What to do:
What lines of the data below hold the string "классические"? Copy each one out.
━━ Supplied information ━━
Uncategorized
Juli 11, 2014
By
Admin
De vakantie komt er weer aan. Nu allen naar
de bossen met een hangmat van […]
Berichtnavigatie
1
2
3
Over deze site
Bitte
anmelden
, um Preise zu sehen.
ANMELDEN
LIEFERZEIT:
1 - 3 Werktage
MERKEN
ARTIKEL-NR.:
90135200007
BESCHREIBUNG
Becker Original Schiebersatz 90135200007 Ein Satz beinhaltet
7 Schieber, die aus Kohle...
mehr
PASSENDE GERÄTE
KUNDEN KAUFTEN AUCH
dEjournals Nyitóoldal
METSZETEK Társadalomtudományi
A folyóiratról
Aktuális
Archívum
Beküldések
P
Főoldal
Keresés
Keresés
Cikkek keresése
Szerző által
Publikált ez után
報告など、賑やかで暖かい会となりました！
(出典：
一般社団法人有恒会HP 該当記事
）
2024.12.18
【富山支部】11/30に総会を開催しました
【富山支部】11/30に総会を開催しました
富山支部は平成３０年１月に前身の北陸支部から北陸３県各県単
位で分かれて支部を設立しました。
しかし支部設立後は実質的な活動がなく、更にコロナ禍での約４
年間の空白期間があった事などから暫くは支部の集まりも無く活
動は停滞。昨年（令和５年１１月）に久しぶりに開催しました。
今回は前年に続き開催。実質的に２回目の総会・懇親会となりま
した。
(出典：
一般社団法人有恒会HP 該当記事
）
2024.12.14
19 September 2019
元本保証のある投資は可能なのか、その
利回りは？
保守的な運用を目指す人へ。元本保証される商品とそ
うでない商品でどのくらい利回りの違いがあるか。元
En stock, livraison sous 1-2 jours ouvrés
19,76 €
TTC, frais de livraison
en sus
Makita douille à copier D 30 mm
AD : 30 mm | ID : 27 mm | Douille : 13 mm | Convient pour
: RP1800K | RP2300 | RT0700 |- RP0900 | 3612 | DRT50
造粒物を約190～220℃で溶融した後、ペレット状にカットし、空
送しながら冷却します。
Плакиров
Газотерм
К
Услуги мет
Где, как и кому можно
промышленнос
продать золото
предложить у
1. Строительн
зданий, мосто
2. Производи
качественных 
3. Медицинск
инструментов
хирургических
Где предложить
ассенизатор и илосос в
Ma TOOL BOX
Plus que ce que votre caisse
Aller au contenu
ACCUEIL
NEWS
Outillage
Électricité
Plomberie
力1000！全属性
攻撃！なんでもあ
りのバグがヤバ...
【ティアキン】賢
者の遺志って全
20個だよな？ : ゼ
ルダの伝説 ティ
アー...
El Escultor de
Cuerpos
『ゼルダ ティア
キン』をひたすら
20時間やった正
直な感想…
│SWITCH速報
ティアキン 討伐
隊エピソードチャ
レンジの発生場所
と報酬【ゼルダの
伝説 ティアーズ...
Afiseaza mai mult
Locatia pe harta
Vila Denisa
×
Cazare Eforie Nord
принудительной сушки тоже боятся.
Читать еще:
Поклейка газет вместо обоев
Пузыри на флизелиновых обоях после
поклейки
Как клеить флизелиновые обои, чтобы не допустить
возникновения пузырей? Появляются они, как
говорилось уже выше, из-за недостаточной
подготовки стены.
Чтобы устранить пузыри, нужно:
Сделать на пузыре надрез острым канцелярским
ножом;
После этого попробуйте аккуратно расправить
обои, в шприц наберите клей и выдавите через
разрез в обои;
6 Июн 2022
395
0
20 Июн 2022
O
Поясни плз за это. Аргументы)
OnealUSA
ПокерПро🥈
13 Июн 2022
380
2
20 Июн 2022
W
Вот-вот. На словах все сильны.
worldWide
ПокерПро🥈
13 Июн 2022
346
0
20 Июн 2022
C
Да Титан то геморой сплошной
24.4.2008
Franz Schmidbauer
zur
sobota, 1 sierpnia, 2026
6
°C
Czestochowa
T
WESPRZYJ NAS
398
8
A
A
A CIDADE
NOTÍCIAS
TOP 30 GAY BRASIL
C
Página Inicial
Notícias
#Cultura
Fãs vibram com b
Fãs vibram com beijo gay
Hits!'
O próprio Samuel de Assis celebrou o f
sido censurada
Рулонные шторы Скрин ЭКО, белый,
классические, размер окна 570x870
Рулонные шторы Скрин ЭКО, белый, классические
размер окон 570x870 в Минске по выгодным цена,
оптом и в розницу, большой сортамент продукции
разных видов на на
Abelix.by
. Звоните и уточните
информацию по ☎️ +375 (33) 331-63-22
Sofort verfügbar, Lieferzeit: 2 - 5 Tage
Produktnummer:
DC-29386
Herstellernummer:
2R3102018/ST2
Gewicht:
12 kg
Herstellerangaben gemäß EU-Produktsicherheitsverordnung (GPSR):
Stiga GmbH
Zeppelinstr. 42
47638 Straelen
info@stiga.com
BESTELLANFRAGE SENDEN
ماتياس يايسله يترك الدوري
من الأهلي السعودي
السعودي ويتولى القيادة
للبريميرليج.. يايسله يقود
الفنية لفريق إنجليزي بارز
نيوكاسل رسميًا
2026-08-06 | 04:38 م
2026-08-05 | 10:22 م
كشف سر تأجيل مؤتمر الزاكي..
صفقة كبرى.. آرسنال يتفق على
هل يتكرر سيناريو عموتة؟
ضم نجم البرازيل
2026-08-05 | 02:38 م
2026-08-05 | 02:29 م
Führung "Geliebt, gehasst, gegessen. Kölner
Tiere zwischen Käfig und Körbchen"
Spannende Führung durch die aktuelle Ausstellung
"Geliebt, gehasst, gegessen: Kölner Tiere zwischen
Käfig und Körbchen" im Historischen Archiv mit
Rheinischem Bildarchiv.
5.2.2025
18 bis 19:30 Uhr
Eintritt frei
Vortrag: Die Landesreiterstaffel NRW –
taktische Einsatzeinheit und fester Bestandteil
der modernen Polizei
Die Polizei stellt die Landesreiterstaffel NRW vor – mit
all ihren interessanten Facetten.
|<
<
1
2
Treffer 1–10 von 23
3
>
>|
━━━
Solution to the problem:
классические, размер окна 570x870
Рулонные шторы Скрин ЭКО, белый, классические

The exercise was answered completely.